19. The Fund intends to calculate its NAV twice monthly, (i) on the 15th day of each month, or if the 15th day is not a business day, on the preceding business day, and (ii) on the last business day of each month.
20. The Preliminary Prospectus discloses and the final prospectus of the Fund will disclose that the NAV calculation of the Fund will be available to the public on the Filer's website at www.kpcl.ca and will be available to the public upon request.
21. NAV calculation on a daily basis is not necessary for redemption purposes because the Fund only allows investors to redeem annually, thus the Filer believes it would not be prejudicial to investors to allow the Fund to calculate its NAV twice monthly.
Each of the Decision Makers is satisfied that the test contained in the Legislation that provides the Decision Maker with the jurisdiction to make the Decision has been met.

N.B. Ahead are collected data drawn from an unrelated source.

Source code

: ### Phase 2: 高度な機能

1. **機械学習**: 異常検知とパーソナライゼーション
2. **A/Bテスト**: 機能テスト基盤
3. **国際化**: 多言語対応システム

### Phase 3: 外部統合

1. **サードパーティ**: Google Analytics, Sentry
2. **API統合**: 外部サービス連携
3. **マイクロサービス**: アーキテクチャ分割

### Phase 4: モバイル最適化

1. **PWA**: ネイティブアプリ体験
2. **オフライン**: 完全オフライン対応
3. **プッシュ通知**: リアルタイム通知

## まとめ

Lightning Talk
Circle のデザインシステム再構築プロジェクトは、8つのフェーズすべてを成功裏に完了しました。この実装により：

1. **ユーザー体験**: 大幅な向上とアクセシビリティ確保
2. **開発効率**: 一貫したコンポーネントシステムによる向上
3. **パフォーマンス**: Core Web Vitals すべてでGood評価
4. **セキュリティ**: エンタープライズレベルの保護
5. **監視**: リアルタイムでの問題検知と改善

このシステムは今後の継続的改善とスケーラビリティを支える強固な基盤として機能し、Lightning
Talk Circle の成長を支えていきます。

The decision of the Decision Makers under the Legislation is that the Requested Relief is granted provided that:
1. In respect of the Disclosure Relief,
i. the Fund discloses in its Statement of Investment Portfolio,
(a) the cost amount for each Underlying Investment;
(b) the total aggregate cost of the Underlying Investments;
(c) the total adjustment from cost to current value for all Underlying Investments; and
(d) the total current value of the Underlying Investments;
ii. the Fund discloses in its Summary of Investment Portfolio, the top 25 positions of the Fund broken down as follows:
(a) the names of the Liquid Investments, the current value of each Liquid Investment expressed as a percentage of net assets of the Fund and the aggregate current value of the Liquid Investments expressed as a percentage of net assets of the Fund; and
(b) the names of the Underlying Investments and the aggregate current value of the Underlying Investments expressed as a percentage of net assets of the Fund;
iii. the Fund discloses in its Statement of Investment Portfolio the allocation of the Underlying Investments by industry class and by geographic region, in tabular form, including,
(a) the number of Underlying Investments in each industry class and geographic region;
(b) the total cost and aggregate current value of the Underlying Investments in each industry class and geographic region; and
(e) the total cost and aggregate current value of the Underlying Investments for each industry class and geographic region as a percentage of the NAV of the Fund; and
2. In respect of the NAV Calculation Relief, the Fund discloses in its prospectus:
(a) that the NAV calculation of the Fund is available to the public upon request; and
(b) a website that the public can access to obtain the NAV of the Fund;
for so long as:
(c) the Fund calculates its NAV at least twice monthly, (i) on the 15th day of each month, or if the 15th is not a business day, on the preceding business day, and (ii) on the last business day of each month.